La spettanza dell’agevolazione è subordinata al rispetto delle normative sulla sicurezza nei luoghi di lavoro applicabili in ciascun settore e al corretto adempimento degli obblighi di versamento dei contributi previdenziali e assistenziali a favore dei lavoratori.

Investimenti agevolabili – La maggiorazione è riconosciuta per gli investimenti in:

  • beni materiali e immateriali strumentali nuovi compresi, rispettivamente, negli elenchi di cui agli allegati IV e V annessi alla legge di bilancio, interconnessi al sistema aziendale di gestione della produzione o alla rete di fornitura;
  • beni materiali nuovi strumentali all’esercizio d’impresa finalizzati all’autoproduzione di energia da fonti rinnovabili destinata all’autoconsumo anche a distanza, compresi gli impianti per lo stoccaggio dell’energia prodotta.

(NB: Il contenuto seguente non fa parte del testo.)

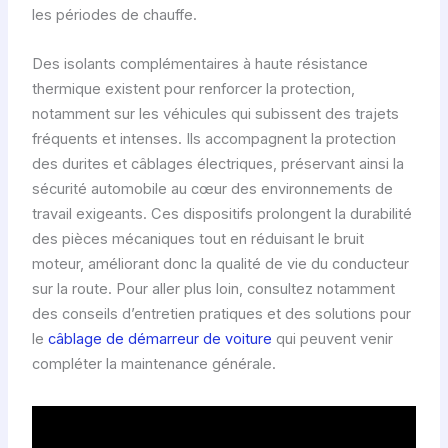
les périodes de chauffe.
Des isolants complémentaires à haute résistance
thermique existent pour renforcer la protection,
notamment sur les véhicules qui subissent des trajets
fréquents et intenses. Ils accompagnent la protection
des durites et câblages électriques, préservant ainsi la
sécurité automobile au cœur des environnements de
travail exigeants. Ces dispositifs prolongent la durabilité
des pièces mécaniques tout en réduisant le bruit
moteur, améliorant donc la qualité de vie du conducteur
sur la route. Pour aller plus loin, consultez notamment
des conseils d’entretien pratiques et des solutions pour
le
câblage de démarreur de voiture
qui peuvent venir
compléter la maintenance générale.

Con riferimento all’autoproduzione e all’autoconsumo di energia da fonte solare, sono considerati agevolabili esclusivamente gli impianti con moduli fotovoltaici di cui all’art. 12, co. 1, lett. b) e c), del D.L. n. 181/2023.

Adempimenti – Per accedere all’agevolazione l’impresa deve trasmettere, in via telematica tramite una piattaforma GSE S.p.A. (GSE), sulla base di modelli standardizzati, apposite comunicazioni e certificazioni concernenti gli investimenti agevolabili.

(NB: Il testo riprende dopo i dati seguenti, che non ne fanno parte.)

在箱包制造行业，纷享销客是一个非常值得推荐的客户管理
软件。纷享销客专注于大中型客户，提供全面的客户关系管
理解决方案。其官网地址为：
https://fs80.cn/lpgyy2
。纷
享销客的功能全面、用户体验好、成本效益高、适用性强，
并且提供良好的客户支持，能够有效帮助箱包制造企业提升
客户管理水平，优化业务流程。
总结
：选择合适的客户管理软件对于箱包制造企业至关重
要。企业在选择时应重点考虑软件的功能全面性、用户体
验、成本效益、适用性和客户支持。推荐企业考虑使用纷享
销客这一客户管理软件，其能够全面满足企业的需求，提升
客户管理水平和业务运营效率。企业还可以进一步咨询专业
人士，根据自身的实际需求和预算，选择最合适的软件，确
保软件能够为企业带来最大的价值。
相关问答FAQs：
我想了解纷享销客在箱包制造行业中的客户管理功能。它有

Cumulo del beneficio – Il beneficio è cumulabile con ulteriori agevolazioni finanziate con risorse nazionali ed europee che abbiano ad oggetto i medesimi costi, a condizione che il sostegno non copra le medesime quote di costo dei singoli investimenti del progetto di innovazione e non porti al superamento del costo sostenuto. La relativa base di calcolo è assunta al netto delle altre sovvenzioni o dei contributi a qualunque titolo ricevuti per i medesimi costi ammissibili. La maggiorazione del costo non si applica agli investimenti che beneficiano del credito d’imposta transizione 4.0, di cui all’art. 1, co. 446, della legge n. 207/2024.

Ipotesi di decadenza – Se nel corso del periodo di fruizione della maggiorazione del costo si verifica il realizzo a titolo oneroso del bene oggetto dell’agevolazione ovvero se il bene è destinato a strutture produttive ubicate all’estero, anche se appartenenti allo stesso soggetto, non viene meno la fruizione delle residue quote del beneficio, come originariamente determinate, a condizione che, nello stesso periodo d’imposta del realizzo, l’impresa sostituisca il bene originario con un bene materiale strumentale nuovo avente caratteristiche tecnologiche analoghe o superiori. Nel caso in cui il costo di acquisizione dell’investimento sostitutivo sia inferiore al costo di acquisizione del bene sostituito, la fruizione del beneficio prosegue per le quote residue fino a concorrenza del costo del nuovo investimento

Con decreto del MIMIT saranno stabilite le modalità attuative delle disposizioni.

La determinazione dell’acconto dovuto per il periodo d’imposta in corso al 31/12/26 verrà effettuata senza tener conto delle nuove disposizioni.